Provider	Base URL	Example model
OpenAI	`https://api.openai.com/v1`	gpt-4o, gpt-4o-mini
Anthropic	`https://api.anthropic.com/v1`	claude-sonnet-4-6, claude-opus-4-7
Google Gemini	`https://generativelanguage.googleapis.com/v1beta`	gemini-1.5-pro
Groq	`https://api.groq.com/openai/v1`	llama-3.1-70b-versatile
DeepSeek	`https://api.deepseek.com/v1`	deepseek-chat, deepseek-coder
Together AI	`https://api.together.xyz/v1`	meta-llama/Llama-3-70b
Perplexity	`https://api.perplexity.ai`	llama-3.1-sonar-large
Mistral	`https://api.mistral.ai/v1`	mistral-large-latest
Cohere	`https://api.cohere.ai/v1`	command-r-plus
Fireworks	`https://api.fireworks.ai/inference/v1`	accounts/fireworks/models/llama-v3
Cerebras	`https://api.cerebras.ai/v1`	llama3.1-70b
OpenRouter	`https://openrouter.ai/api/v1`	any model on OpenRouter
NVIDIA NIM	`https://integrate.api.nvidia.com/v1`	meta/llama-3.1-70b-instruct
Azure OpenAI	your deployment URL	gpt-4o (deployment name)
Amazon Bedrock	via OpenAI-compat proxy	anthropic.claude-v3
Any OpenAI-compat	your endpoint	any model

Local engines

Run models entirely on your hardware — no API key, no internet, no data leaving your machine.

llama.cpp

asyncat can manage llama.cpp for you, or you can point it at an existing llama-server binary. Hardware auto-detection picks the right build:

Apple Silicon — Metal GPU acceleration (unified memory)
NVIDIA — CUDA 12.x, VRAM-aware layer offloading
AMD — ROCm GPU acceleration
CPU-only — works anywhere, slower

Install via Python (easiest):

pip install "llama-cpp-python[server]"

Ollama

Start Ollama and set the provider URL to http://localhost:11434/v1. Pull any model with ollama pull <model> — it appears automatically in asyncat's model list.

MLX (Apple Silicon)

MLX runs quantized models natively on Apple Silicon with excellent performance. Set the provider URL to your MLX server endpoint (typically http://localhost:8080/v1).

LM Studio

Enable the local server in LM Studio and point asyncat at http://localhost:1234/v1.

Configuration

All provider settings live in den/.env.

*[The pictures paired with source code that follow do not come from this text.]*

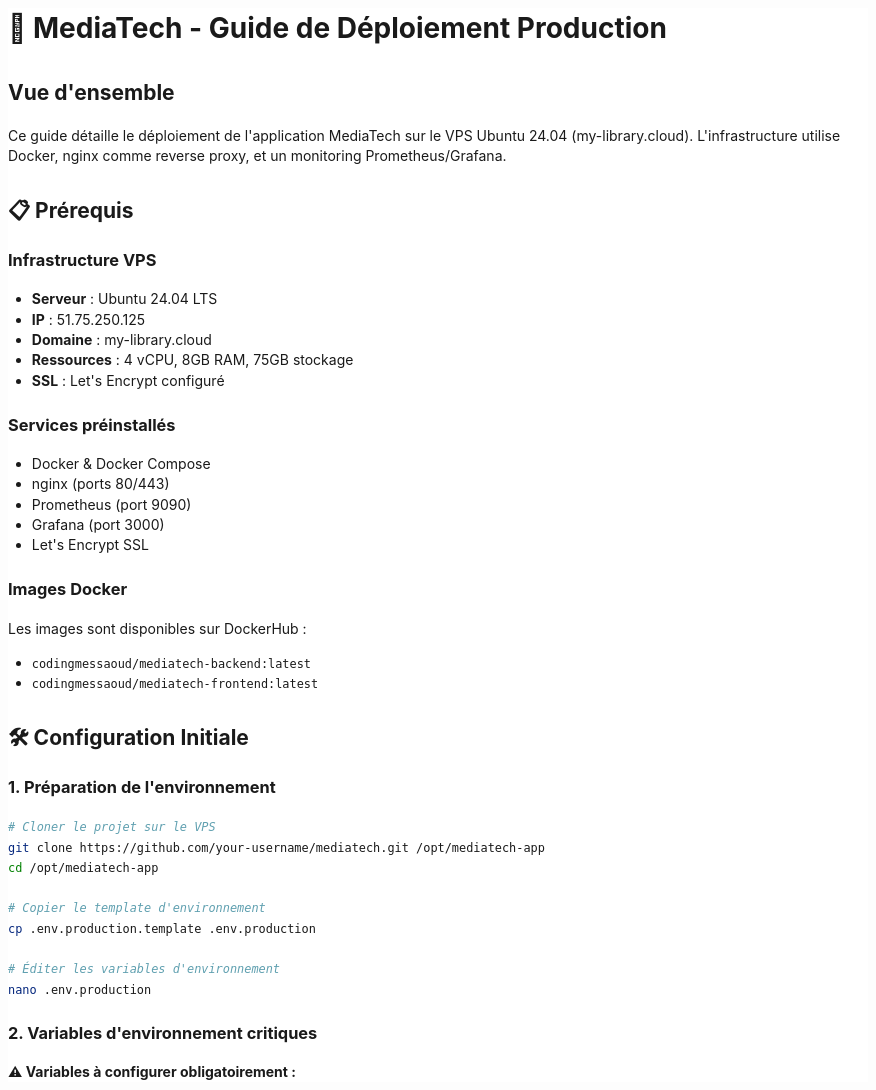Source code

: # 🚀 MediaTech - Guide de Déploiement Production

## Vue d'ensemble

Ce guide détaille le déploiement de l'application MediaTech sur le VPS Ubuntu 24.04 (my-library.cloud). L'infrastructure utilise Docker, nginx comme reverse proxy, et un monitoring Prometheus/Grafana.

## 📋 Prérequis

### Infrastructure VPS
- **Serveur** : Ubuntu 24.04 LTS
- **IP** : 51.75.250.125
- **Domaine** : my-library.cloud
- **Ressources** : 4 vCPU, 8GB RAM, 75GB stockage
- **SSL** : Let's Encrypt configuré

### Services préinstallés
- Docker & Docker Compose
- nginx (ports 80/443)
- Prometheus (port 9090)
- Grafana (port 3000)
- Let's Encrypt SSL

### Images Docker
Les images sont disponibles sur DockerHub :
- `codingmessaoud/mediatech-backend:latest`
- `codingmessaoud/mediatech-frontend:latest`

## 🛠️ Configuration Initiale

### 1. Préparation de l'environnement

```bash
# Cloner le projet sur le VPS
git clone https://github.com/your-username/mediatech.git /opt/mediatech-app
cd /opt/mediatech-app

# Copier le template d'environnement
cp .env.production.template .env.production

# Éditer les variables d'environnement
nano .env.production
```

### 2. Variables d'environnement critiques

**⚠️ Variables à configurer obligatoirement :**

The key variables:

Variable	Description
`AI_BASE_URL`	Provider API base URL
`AI_API_KEY`	API key (leave empty for local)
`AI_MODEL`	Model name (e.g. `gpt-4o`, `claude-sonnet-4-6`)
`LOCAL_MODEL_PATH`	Path to a local GGUF model file
`LLAMA_SERVER_PORT`	Port for llama-server (default: 8765)

Alternatively, you can edit the raw environment variables in the .env file under the den/ directory in the application workspace.

Switching providers

You can have multiple providers configured and switch between them in Settings → Models. asyncat stores all configured providers and lets you set one as active per session.